# Covered or Uncovered Tank



## s2b (Jun 24, 2013)

Hey, everyone -- I'm starting a 25 liter (6.6 gallon) long Walstad tank. It's just 9 inches (23 cm) high, and my original plan was to allow the plants to emerse past the top of the tank. I've since learned that some plants (ie crypts) won't survive emersed if the air around the tank isn't humid enough. 

I can't imagine that the tank will succeed without air advantage plants, but it's so shallow that if I cover it and lower the water level to allow for emersion, I'll only have about 5 inches of water to work with. Should I abandon my plan and cover the tank? Is it possible for an open tank to thrive in air-conditioned, dry air?

VAL


----------



## Michael (Jul 20, 2010)

Yes, you can have emersed growth in a relatively dry, air conditioned house.

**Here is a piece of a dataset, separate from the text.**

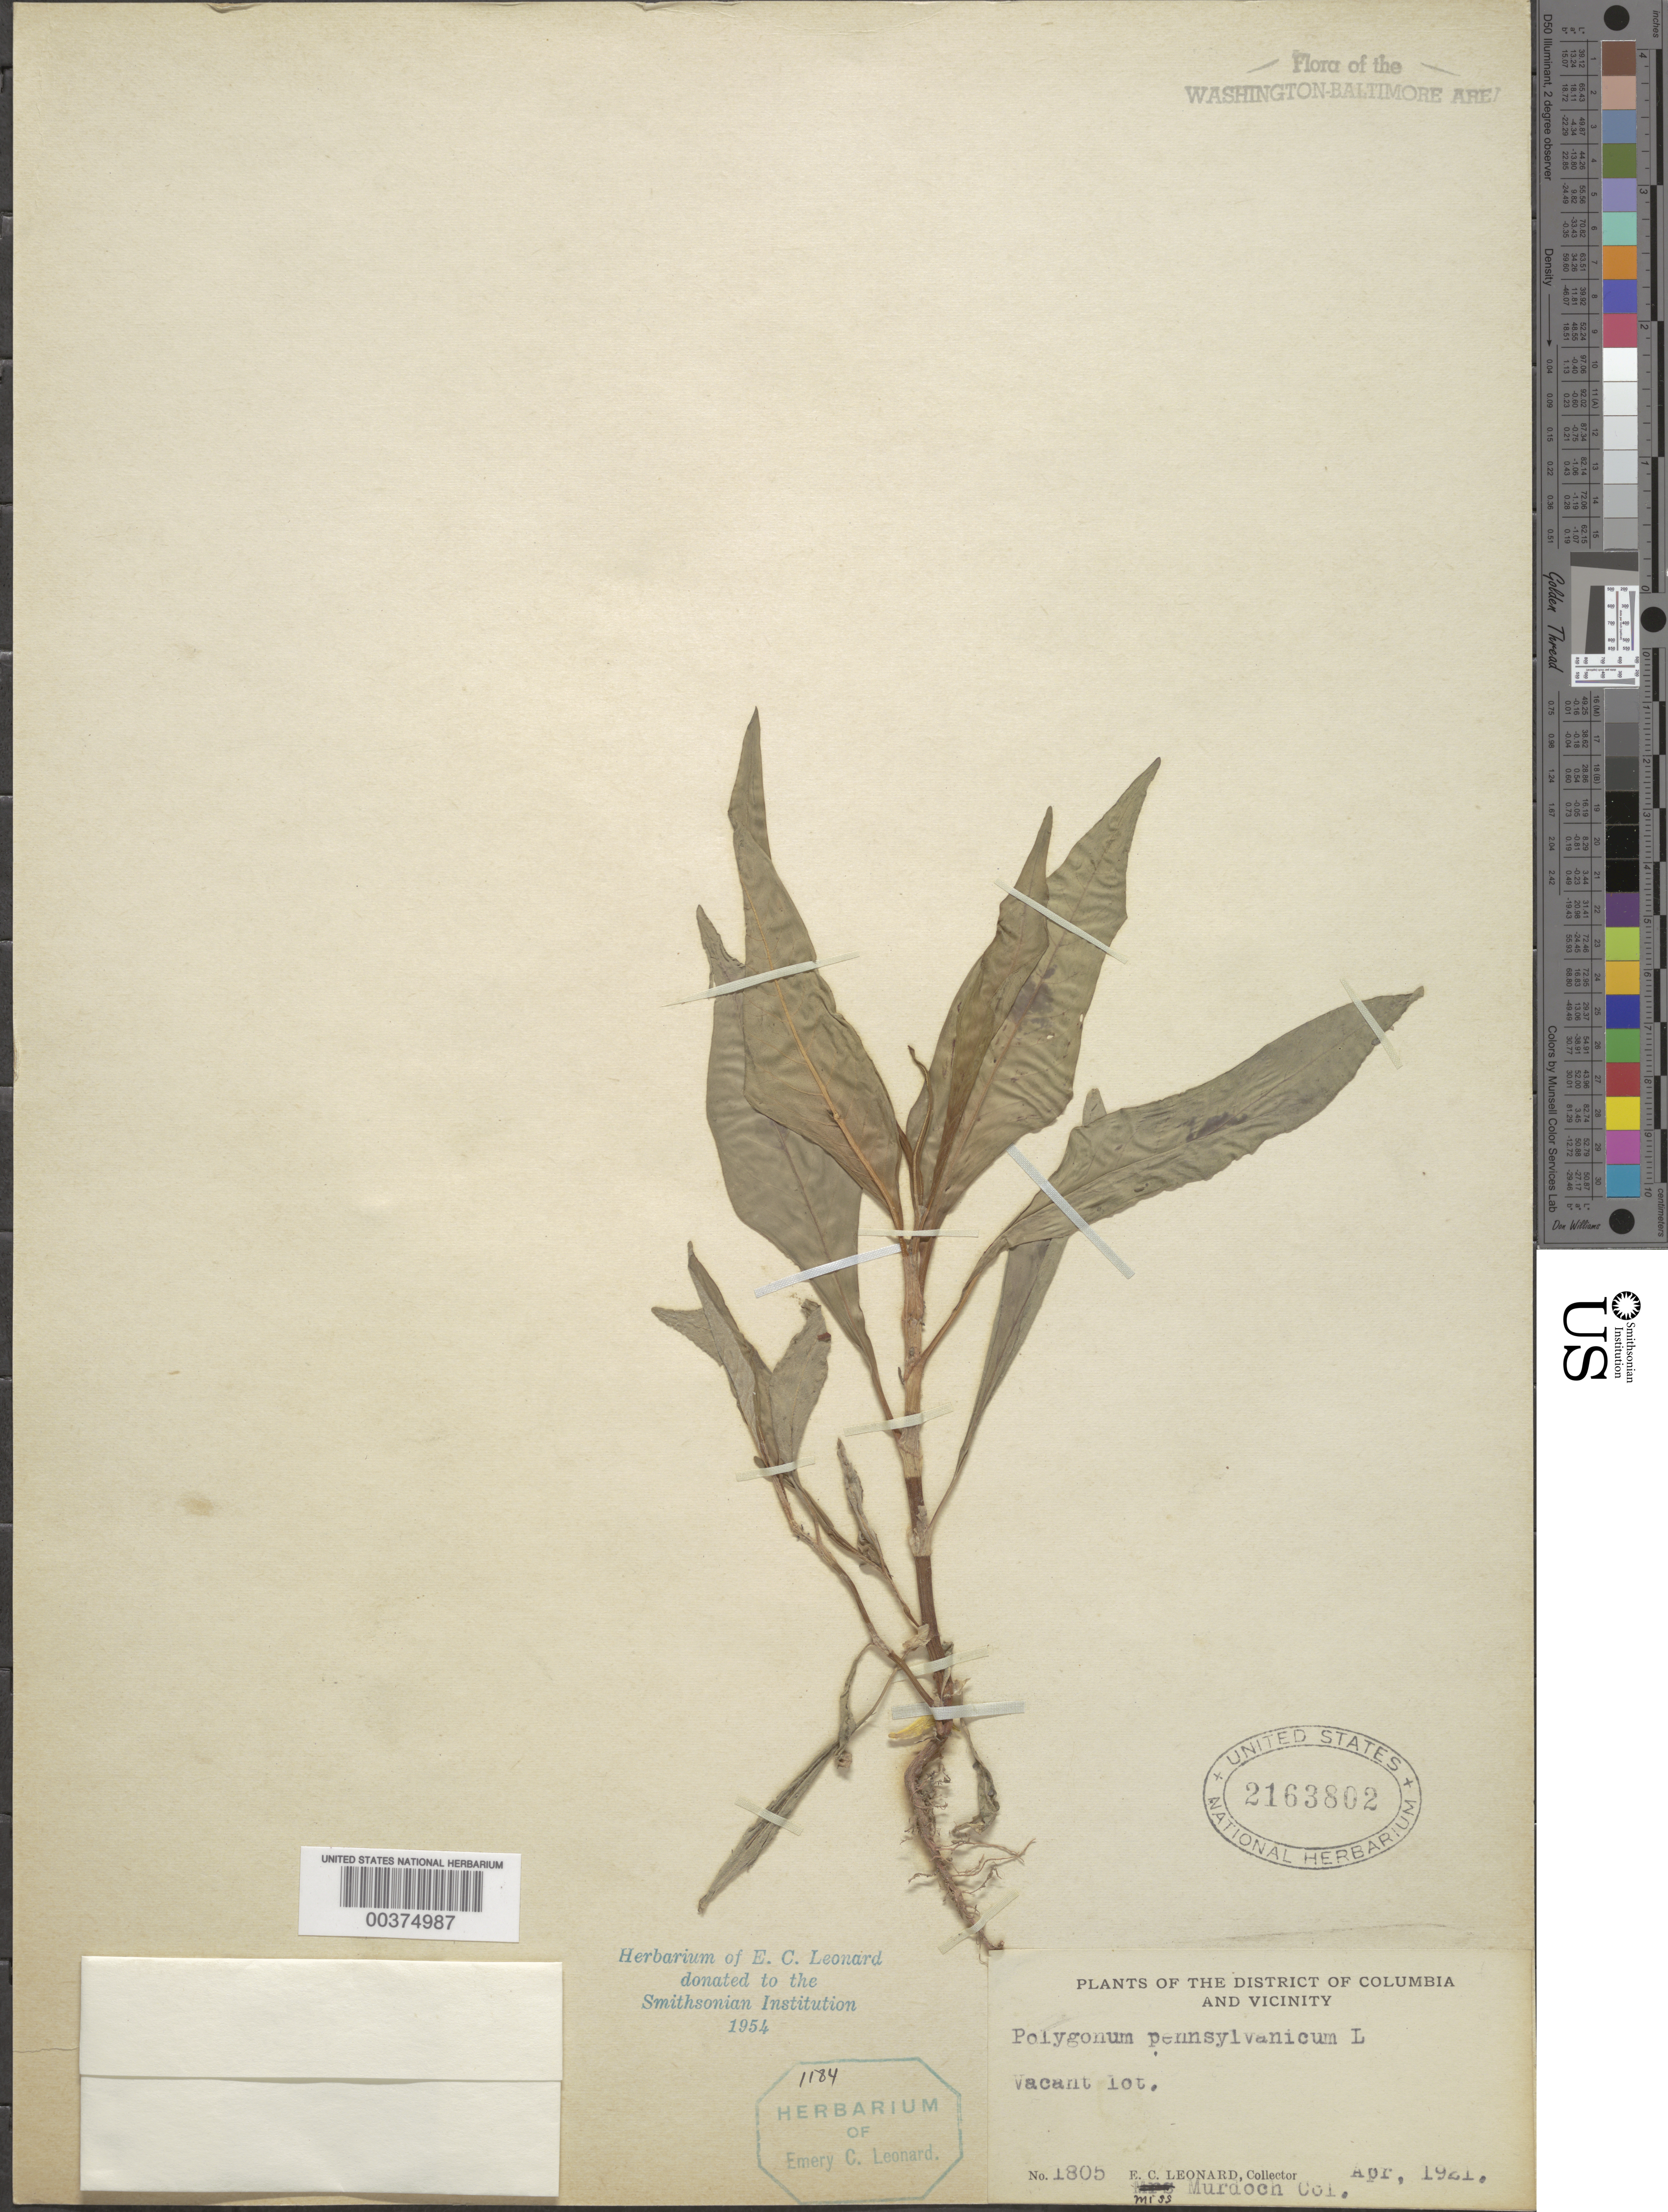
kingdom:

The _Cryptocoryne_ x _willisii_ 'Lucens' in my 3.5 gallon nano tank grew out the top all the time. (I finally got annoyed with them because they were too big for the tank.) In my 40 gallon, _Bacopa caroliniana_ grows above the surface and flowers. Not every plant capable of emersed growth can take low humidity, but many can. And don't forget the floaters!

What are the dimensions of your tank? I love those long, shallow tanks. Please post a photo when you get it up and running.


----------



## houseofcards (Feb 16, 2005)

I currently have moss and riccia growing emersed in air conditioning. The tank was never covered.


----------



## s2b (Jun 24, 2013)

It's a Mr Aqua tank, 23.6″ x 6.7″ x 9.4″. I've ordered a cute little piece of manzanita for it that should be here soon. It's going to be a biotope-fusion of central Thailand roadside ditch and Orinoco drainage river (with a dash of California Dry Slope) - one male betta or a pair of wild bettas, 5-6 C. habrosus, and orb shells (Sphaerium corneum), maybe a shoal of wee rasboras or tetras if the betta is laid back. It's shallow enough that I can add a few almond leaves and allow some tannins. I'll post pictures when everything's up and running.


----------



## s2b (Jun 24, 2013)

Thanks, Michael and HOC, for the plant suggestions. It looks like I'll be able to have emersed plants in A.C.

Everyone, keep the suggestions coming! What plants have emersed well for you in a dry, air-conditioned environment? What floating plants have worked? 

VAL


----------



## Yo-han (Oct 15, 2010)

Most Hydrocotyles, Persicaria, Bacopa and some Ludwigias can work. Lobelia cardinalis I can grow in my garden in Holland. Lindernia rotundifolia grows well as well.


----------



## Luffy (Aug 23, 2012)

Ludwigia Repens will grow out happily and get little yellow flowers, but it will grow lots of roots on the stems that are underwater. If you trim the roots off early, maybe they won't be so much of a problem. I have a small grow-out tank with Dwarf Chocolate Gourami, they like having the roots to hang out in. 
Hydrocotyles, in my experience, tend to get really leggy when they grow out, but if you get a lot bunched together it can look very nice and lush. It grows so quickly, it's easy to get a nice bunch. It's without a doubt the fastest grower I have.
Marsilea is interesting when it grows out of the tank because the emersed growth looks like four leaf clovers. Somewhat of a slow grower though.


----------